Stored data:

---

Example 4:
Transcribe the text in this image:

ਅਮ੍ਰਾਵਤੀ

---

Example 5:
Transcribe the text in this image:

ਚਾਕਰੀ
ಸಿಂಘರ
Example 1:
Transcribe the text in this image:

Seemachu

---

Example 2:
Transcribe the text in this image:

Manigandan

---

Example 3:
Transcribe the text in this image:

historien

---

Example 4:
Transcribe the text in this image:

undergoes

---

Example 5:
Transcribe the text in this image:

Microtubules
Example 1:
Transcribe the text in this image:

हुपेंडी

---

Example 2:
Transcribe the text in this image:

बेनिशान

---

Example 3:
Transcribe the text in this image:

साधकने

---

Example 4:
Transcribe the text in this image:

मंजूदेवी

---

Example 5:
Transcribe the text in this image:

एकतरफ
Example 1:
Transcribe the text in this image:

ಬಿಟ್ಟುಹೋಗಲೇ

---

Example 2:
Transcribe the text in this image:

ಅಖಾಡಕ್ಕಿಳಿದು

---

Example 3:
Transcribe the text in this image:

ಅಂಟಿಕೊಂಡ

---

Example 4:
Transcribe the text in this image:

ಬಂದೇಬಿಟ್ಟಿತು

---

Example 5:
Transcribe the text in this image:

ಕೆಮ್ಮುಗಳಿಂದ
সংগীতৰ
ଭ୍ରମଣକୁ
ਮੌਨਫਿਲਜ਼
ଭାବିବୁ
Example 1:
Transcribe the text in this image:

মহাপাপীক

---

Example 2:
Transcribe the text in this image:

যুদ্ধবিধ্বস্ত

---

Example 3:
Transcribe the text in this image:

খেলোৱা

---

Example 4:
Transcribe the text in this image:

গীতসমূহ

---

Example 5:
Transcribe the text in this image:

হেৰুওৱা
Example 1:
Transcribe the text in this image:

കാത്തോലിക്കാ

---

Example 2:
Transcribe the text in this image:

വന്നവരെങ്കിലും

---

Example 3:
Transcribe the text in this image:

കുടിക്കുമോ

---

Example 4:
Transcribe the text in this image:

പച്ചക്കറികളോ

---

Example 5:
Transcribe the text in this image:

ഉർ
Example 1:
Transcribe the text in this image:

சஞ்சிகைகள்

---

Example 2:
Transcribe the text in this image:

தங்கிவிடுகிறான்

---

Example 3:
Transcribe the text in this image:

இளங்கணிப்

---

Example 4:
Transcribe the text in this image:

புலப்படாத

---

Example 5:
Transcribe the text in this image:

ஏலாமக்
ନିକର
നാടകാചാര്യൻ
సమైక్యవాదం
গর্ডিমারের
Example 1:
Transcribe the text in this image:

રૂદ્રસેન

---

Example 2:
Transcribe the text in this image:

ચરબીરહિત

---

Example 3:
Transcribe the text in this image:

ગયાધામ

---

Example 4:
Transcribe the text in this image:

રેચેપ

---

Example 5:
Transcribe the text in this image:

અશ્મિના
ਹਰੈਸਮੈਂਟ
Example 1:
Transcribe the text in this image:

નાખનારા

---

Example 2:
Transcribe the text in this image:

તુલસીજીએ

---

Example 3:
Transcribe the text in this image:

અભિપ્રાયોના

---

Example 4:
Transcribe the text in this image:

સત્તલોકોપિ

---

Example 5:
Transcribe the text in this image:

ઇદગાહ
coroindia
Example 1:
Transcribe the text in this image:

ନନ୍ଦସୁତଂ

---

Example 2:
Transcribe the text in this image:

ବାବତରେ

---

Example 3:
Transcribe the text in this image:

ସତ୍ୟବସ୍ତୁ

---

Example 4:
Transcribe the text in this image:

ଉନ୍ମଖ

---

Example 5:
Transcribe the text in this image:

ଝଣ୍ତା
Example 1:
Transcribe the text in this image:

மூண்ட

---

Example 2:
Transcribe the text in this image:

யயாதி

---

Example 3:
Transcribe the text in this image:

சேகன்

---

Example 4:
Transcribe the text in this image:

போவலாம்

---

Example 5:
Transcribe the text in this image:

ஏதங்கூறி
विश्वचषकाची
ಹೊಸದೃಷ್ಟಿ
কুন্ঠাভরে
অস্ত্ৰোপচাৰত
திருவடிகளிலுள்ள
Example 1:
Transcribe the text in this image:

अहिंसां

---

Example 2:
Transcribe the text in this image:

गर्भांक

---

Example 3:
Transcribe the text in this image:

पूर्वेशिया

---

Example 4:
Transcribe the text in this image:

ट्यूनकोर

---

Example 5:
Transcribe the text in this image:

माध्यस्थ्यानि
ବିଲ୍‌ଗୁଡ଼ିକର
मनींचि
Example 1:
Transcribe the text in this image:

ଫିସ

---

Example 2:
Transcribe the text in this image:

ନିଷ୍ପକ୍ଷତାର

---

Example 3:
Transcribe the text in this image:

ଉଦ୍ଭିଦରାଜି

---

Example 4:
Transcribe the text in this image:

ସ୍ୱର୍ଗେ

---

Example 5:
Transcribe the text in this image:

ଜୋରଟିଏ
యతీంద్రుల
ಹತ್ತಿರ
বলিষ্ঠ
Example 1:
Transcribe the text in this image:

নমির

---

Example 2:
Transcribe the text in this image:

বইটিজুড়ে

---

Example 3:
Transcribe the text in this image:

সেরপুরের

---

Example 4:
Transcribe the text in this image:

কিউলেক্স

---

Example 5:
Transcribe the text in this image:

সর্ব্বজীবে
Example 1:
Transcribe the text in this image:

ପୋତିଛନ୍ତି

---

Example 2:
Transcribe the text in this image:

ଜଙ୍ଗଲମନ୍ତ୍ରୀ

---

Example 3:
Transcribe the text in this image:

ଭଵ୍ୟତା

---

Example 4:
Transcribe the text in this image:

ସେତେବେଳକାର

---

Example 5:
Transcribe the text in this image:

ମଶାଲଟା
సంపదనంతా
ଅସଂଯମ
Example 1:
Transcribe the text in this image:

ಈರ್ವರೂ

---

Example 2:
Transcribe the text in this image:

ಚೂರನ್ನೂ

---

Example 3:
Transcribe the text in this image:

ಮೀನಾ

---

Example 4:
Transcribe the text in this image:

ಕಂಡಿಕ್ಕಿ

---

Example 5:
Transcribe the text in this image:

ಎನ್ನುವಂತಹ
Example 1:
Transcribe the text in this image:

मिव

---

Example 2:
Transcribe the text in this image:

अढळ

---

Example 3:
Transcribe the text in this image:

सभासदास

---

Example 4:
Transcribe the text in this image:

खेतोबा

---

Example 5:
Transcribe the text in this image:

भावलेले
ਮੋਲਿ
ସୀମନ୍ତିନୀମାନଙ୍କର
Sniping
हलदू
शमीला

# [WHAT TO DO]
Exact copies of all the lines above are required.

# [EXPECTED ANSWER]
---

Example 4:
Transcribe the text in this image:

ਅਮ੍ਰਾਵਤੀ

---

Example 5:
Transcribe the text in this image:

ਚਾਕਰੀ
ಸಿಂಘರ
Example 1:
Transcribe the text in this image:

Seemachu

---

Example 2:
Transcribe the text in this image:

Manigandan

---

Example 3:
Transcribe the text in this image:

historien

---

Example 4:
Transcribe the text in this image:

undergoes

---

Example 5:
Transcribe the text in this image:

Microtubules
Example 1:
Transcribe the text in this image:

हुपेंडी

---

Example 2:
Transcribe the text in this image:

बेनिशान

---

Example 3:
Transcribe the text in this image:

साधकने

---

Example 4:
Transcribe the text in this image:

मंजूदेवी

---

Example 5:
Transcribe the text in this image:

एकतरफ
Example 1:
Transcribe the text in this image:

ಬಿಟ್ಟುಹೋಗಲೇ

---

Example 2:
Transcribe the text in this image:

ಅಖಾಡಕ್ಕಿಳಿದು

---

Example 3:
Transcribe the text in this image:

ಅಂಟಿಕೊಂಡ

---

Example 4:
Transcribe the text in this image:

ಬಂದೇಬಿಟ್ಟಿತು

---

Example 5:
Transcribe the text in this image:

ಕೆಮ್ಮುಗಳಿಂದ
সংগীতৰ
ଭ୍ରମଣକୁ
ਮੌਨਫਿਲਜ਼
ଭାବିବୁ
Example 1:
Transcribe the text in this image:

মহাপাপীক

---

Example 2:
Transcribe the text in this image:

যুদ্ধবিধ্বস্ত

---

Example 3:
Transcribe the text in this image:

খেলোৱা

---

Example 4:
Transcribe the text in this image:

গীতসমূহ

---

Example 5:
Transcribe the text in this image:

হেৰুওৱা
Example 1:
Transcribe the text in this image:

കാത്തോലിക്കാ

---

Example 2:
Transcribe the text in this image:

വന്നവരെങ്കിലും

---

Example 3:
Transcribe the text in this image:

കുടിക്കുമോ

---

Example 4:
Transcribe the text in this image:

പച്ചക്കറികളോ

---

Example 5:
Transcribe the text in this image:

ഉർ
Example 1:
Transcribe the text in this image:

சஞ்சிகைகள்

---

Example 2:
Transcribe the text in this image:

தங்கிவிடுகிறான்

---

Example 3:
Transcribe the text in this image:

இளங்கணிப்

---

Example 4:
Transcribe the text in this image:

புலப்படாத

---

Example 5:
Transcribe the text in this image:

ஏலாமக்
ନିକର
നാടകാചാര്യൻ
సమైక్యవాదం
গর্ডিমারের
Example 1:
Transcribe the text in this image:

રૂદ્રસેન

---

Example 2:
Transcribe the text in this image:

ચરબીરહિત

---

Example 3:
Transcribe the text in this image:

ગયાધામ

---

Example 4:
Transcribe the text in this image:

રેચેપ

---

Example 5:
Transcribe the text in this image:

અશ્મિના
ਹਰੈਸਮੈਂਟ
Example 1:
Transcribe the text in this image:

નાખનારા

---

Example 2:
Transcribe the text in this image:

તુલસીજીએ

---

Example 3:
Transcribe the text in this image:

અભિપ્રાયોના

---

Example 4:
Transcribe the text in this image:

સત્તલોકોપિ

---

Example 5:
Transcribe the text in this image:

ઇદગાહ
coroindia
Example 1:
Transcribe the text in this image:

ନନ୍ଦସୁତଂ

---

Example 2:
Transcribe the text in this image:

ବାବତରେ

---

Example 3:
Transcribe the text in this image:

ସତ୍ୟବସ୍ତୁ

---

Example 4:
Transcribe the text in this image:

ଉନ୍ମଖ

---

Example 5:
Transcribe the text in this image:

ଝଣ୍ତା
Example 1:
Transcribe the text in this image:

மூண்ட

---

Example 2:
Transcribe the text in this image:

யயாதி

---

Example 3:
Transcribe the text in this image:

சேகன்

---

Example 4:
Transcribe the text in this image:

போவலாம்

---

Example 5:
Transcribe the text in this image:

ஏதங்கூறி
विश्वचषकाची
ಹೊಸದೃಷ್ಟಿ
কুন্ঠাভরে
অস্ত্ৰোপচাৰত
திருவடிகளிலுள்ள
Example 1:
Transcribe the text in this image:

अहिंसां

---

Example 2:
Transcribe the text in this image:

गर्भांक

---

Example 3:
Transcribe the text in this image:

पूर्वेशिया

---

Example 4:
Transcribe the text in this image:

ट्यूनकोर

---

Example 5:
Transcribe the text in this image:

माध्यस्थ्यानि
ବିଲ୍‌ଗୁଡ଼ିକର
मनींचि
Example 1:
Transcribe the text in this image:

ଫିସ

---

Example 2:
Transcribe the text in this image:

ନିଷ୍ପକ୍ଷତାର

---

Example 3:
Transcribe the text in this image:

ଉଦ୍ଭିଦରାଜି

---

Example 4:
Transcribe the text in this image:

ସ୍ୱର୍ଗେ

---

Example 5:
Transcribe the text in this image:

ଜୋରଟିଏ
యతీంద్రుల
ಹತ್ತಿರ
বলিষ্ঠ
Example 1:
Transcribe the text in this image:

নমির

---

Example 2:
Transcribe the text in this image:

বইটিজুড়ে

---

Example 3:
Transcribe the text in this image:

সেরপুরের

---

Example 4:
Transcribe the text in this image:

কিউলেক্স

---

Example 5:
Transcribe the text in this image:

সর্ব্বজীবে
Example 1:
Transcribe the text in this image:

ପୋତିଛନ୍ତି

---

Example 2:
Transcribe the text in this image:

ଜଙ୍ଗଲମନ୍ତ୍ରୀ

---

Example 3:
Transcribe the text in this image:

ଭଵ୍ୟତା

---

Example 4:
Transcribe the text in this image:

ସେତେବେଳକାର

---

Example 5:
Transcribe the text in this image:

ମଶାଲଟା
సంపదనంతా
ଅସଂଯମ
Example 1:
Transcribe the text in this image:

ಈರ್ವರೂ

---

Example 2:
Transcribe the text in this image:

ಚೂರನ್ನೂ

---

Example 3:
Transcribe the text in this image:

ಮೀನಾ

---

Example 4:
Transcribe the text in this image:

ಕಂಡಿಕ್ಕಿ

---

Example 5:
Transcribe the text in this image:

ಎನ್ನುವಂತಹ
Example 1:
Transcribe the text in this image:

मिव

---

Example 2:
Transcribe the text in this image:

अढळ

---

Example 3:
Transcribe the text in this image:

सभासदास

---

Example 4:
Transcribe the text in this image:

खेतोबा

---

Example 5:
Transcribe the text in this image:

भावलेले
ਮੋਲਿ
ସୀମନ୍ତିନୀମାନଙ୍କର
Sniping
हलदू
शमीला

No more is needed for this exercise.